Silverman Statement on Mayor’s D.C. Housing Authority Emergency Bill

Says DCHA needs “major reform overhaul” not window dressing

FOR IMMEDIATE RELEASE

WASHINGTON, D.C. — D.C. Councilmember Elissa Silverman (I-At-Large), a longtime member of the Council’s Committee on Housing and Executive Administration, released the following statement on legislation introduced Thursday by Mayor Muriel Bowser on the D.C. Housing Authority. The mayor’s emergency bill would abolish the current 13-member DCHA Board of Commissioners and replace it with a seven-member board, eliminating all but one of the DCHA resident members, the voucher representative, the legal community appointee, and the labor community appointee.

“The D.C. Housing Authority needs a Board of Commissioners independent of mayoral control that truly acts as a governing body, providing sound fiscal management and operational oversight while including and respecting the voices of the very residents it is supposed to serve.
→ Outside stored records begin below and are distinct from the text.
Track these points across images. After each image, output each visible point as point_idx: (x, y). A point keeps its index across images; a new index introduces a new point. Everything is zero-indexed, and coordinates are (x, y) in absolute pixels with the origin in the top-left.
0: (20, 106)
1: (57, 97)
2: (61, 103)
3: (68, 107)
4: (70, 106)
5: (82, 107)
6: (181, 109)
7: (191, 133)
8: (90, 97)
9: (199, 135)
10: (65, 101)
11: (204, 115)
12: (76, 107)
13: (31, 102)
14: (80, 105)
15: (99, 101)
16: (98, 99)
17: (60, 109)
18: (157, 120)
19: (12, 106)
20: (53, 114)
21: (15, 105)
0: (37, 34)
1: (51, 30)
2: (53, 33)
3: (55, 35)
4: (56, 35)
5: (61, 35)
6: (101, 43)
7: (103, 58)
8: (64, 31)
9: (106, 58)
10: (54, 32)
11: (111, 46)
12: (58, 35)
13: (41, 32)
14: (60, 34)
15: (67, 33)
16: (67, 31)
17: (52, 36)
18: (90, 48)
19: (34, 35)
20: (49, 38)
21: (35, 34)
This proposal doesn’t do that, and it removes the very commissioners who have been ringing the alarm bells. What this does is use the window dressing of “stabilization and reform” to consolidate the mayor’s power and make this critical affordable housing agency an appendage of the administration and its economic development needs.
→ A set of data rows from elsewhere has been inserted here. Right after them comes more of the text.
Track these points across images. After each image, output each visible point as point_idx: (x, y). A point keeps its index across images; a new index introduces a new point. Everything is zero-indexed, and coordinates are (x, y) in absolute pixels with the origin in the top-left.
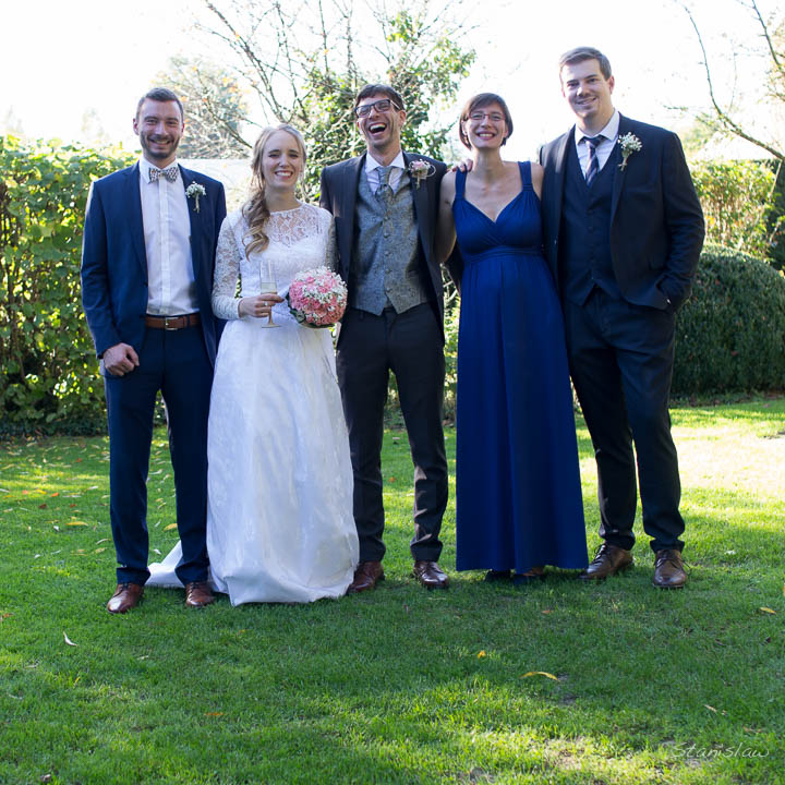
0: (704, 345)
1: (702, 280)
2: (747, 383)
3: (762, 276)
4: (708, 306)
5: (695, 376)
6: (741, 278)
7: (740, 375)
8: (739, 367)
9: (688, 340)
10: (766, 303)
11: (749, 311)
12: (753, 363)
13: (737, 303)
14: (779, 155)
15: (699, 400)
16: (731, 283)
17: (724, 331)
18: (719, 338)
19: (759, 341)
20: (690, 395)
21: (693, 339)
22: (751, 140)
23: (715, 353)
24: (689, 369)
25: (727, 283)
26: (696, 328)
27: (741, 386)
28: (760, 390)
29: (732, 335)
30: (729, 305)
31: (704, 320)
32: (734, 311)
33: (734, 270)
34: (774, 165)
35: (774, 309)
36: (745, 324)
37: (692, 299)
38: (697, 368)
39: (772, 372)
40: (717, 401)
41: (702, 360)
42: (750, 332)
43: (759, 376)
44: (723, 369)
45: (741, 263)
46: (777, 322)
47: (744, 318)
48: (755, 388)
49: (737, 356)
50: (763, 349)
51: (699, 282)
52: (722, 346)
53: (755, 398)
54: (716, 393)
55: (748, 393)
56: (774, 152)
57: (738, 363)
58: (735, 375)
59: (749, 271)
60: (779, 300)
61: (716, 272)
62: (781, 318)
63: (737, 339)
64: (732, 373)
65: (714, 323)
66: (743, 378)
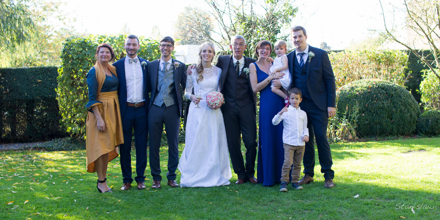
0: (381, 118)
1: (381, 94)
2: (397, 133)
3: (403, 93)
4: (383, 104)
5: (377, 129)
6: (395, 93)
7: (394, 130)
8: (394, 126)
9: (375, 116)
10: (404, 103)
11: (398, 106)
12: (399, 125)
13: (393, 103)
14: (410, 48)
15: (378, 139)
16: (391, 95)
17: (389, 112)
18: (387, 115)
19: (402, 117)
20: (375, 136)
21: (377, 116)
22: (399, 42)
23: (385, 121)
24: (375, 126)
25: (390, 95)
26: (378, 112)
27: (395, 133)
28: (401, 135)
29: (391, 114)
30: (390, 103)
31: (381, 109)
32: (392, 106)
33: (392, 90)
34: (408, 52)
35: (407, 105)
36: (396, 110)
37: (377, 101)
38: (378, 126)
39: (406, 128)
40: (386, 139)
41: (380, 124)
42: (398, 113)
43: (401, 130)
44: (388, 127)
45: (395, 88)
46: (408, 110)
47: (396, 109)
48: (400, 134)
49: (393, 122)
50: (403, 120)
51: (379, 94)
52: (388, 119)
53: (400, 138)
54: (385, 136)
55: (397, 136)
56: (408, 47)
57: (393, 125)
58: (392, 129)
59: (398, 91)
60: (409, 102)
61: (386, 91)
62: (409, 109)
63: (393, 116)
64: (391, 129)
65: (385, 110)
66: (395, 131)
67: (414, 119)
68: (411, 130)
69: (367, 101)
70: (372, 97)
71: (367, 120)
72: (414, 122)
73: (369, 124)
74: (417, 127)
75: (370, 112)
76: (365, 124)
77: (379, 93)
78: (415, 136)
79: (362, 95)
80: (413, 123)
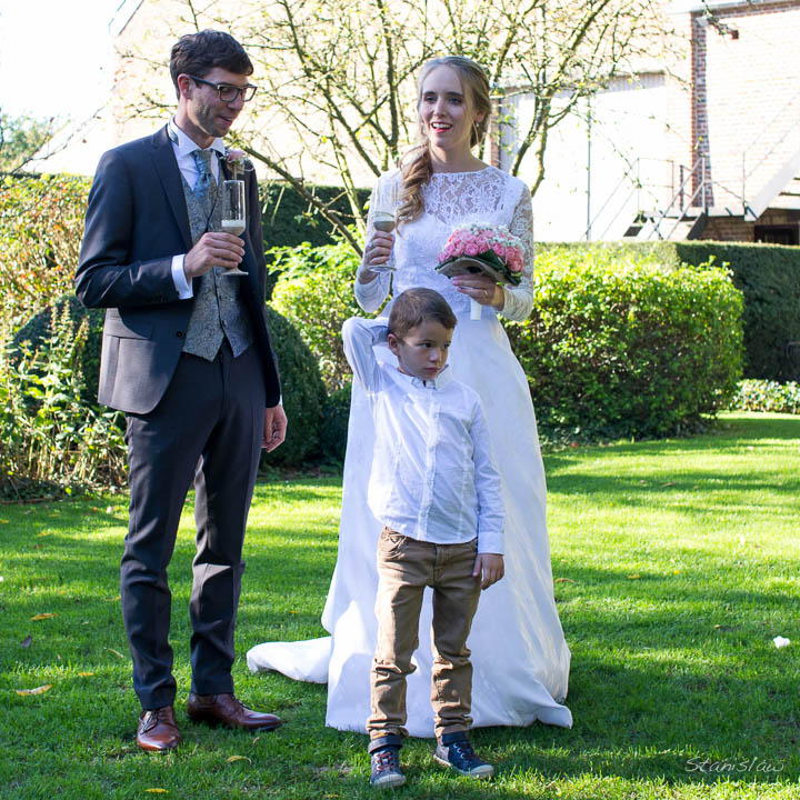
28: (273, 466)
35: (290, 364)
46: (294, 380)
48: (268, 462)
60: (293, 353)
62: (298, 375)
67: (313, 412)
68: (303, 450)
72: (312, 423)
74: (319, 435)
78: (316, 466)
80: (309, 423)
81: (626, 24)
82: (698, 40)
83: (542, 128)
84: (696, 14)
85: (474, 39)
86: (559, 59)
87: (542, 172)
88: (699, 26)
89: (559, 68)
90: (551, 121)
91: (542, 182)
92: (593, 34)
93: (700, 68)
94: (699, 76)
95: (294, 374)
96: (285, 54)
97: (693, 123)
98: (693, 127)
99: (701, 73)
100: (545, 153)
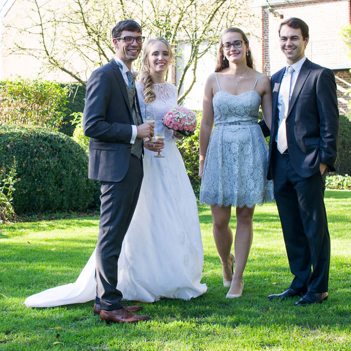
0: (46, 185)
1: (43, 148)
2: (68, 207)
4: (48, 162)
5: (41, 202)
6: (63, 147)
7: (65, 203)
8: (64, 198)
9: (37, 181)
10: (77, 162)
11: (69, 166)
12: (71, 196)
13: (62, 161)
15: (43, 217)
16: (58, 150)
17: (56, 177)
18: (54, 181)
19: (75, 183)
20: (38, 213)
21: (40, 181)
23: (52, 190)
24: (37, 198)
25: (56, 150)
26: (42, 175)
27: (65, 208)
28: (74, 211)
29: (60, 179)
30: (58, 162)
31: (45, 171)
32: (61, 166)
33: (59, 142)
35: (82, 165)
36: (67, 173)
37: (38, 158)
38: (42, 198)
39: (81, 201)
40: (52, 218)
41: (46, 194)
42: (70, 178)
43: (74, 203)
44: (56, 199)
47: (66, 170)
48: (72, 210)
49: (63, 191)
50: (76, 188)
51: (42, 148)
52: (55, 186)
53: (72, 216)
54: (51, 212)
55: (68, 211)
57: (63, 196)
58: (62, 202)
60: (83, 160)
61: (50, 143)
62: (85, 170)
63: (63, 181)
64: (60, 201)
65: (50, 172)
66: (66, 205)
67: (92, 187)
68: (87, 204)
69: (24, 159)
70: (32, 152)
71: (25, 188)
73: (28, 194)
75: (30, 175)
76: (22, 195)
77: (41, 146)
78: (93, 211)
79: (15, 148)
80: (90, 192)
81: (232, 12)
82: (265, 19)
83: (195, 58)
84: (264, 7)
85: (164, 18)
86: (202, 28)
87: (195, 79)
88: (265, 13)
89: (202, 32)
90: (199, 56)
91: (195, 83)
92: (218, 16)
93: (266, 32)
94: (265, 35)
95: (83, 170)
96: (79, 26)
97: (263, 56)
98: (263, 58)
99: (266, 34)
100: (196, 70)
HUD’s scathing audit made it plain: The time for political gamesmanship and media optics is over. This problem didn’t happen overnight, and it can’t be solved overnight with a quick change of the board. Our housing authority is putting the lives of seniors and our most vulnerable children and families at risk, and it is failing in its mission. It needs a major reform overhaul that will put it  back in compliance with federal and local law, and it needs to operate in an effective and efficient way that provides critical affordable housing at a time when it is badly needed. 

I will be voting against the mayor’s emergency, and I will be encouraging my colleagues to do the same. I will also be introducing a comprehensive reform bill that really does address the systemic problems with the authority that I hope will be passed into law early next year.”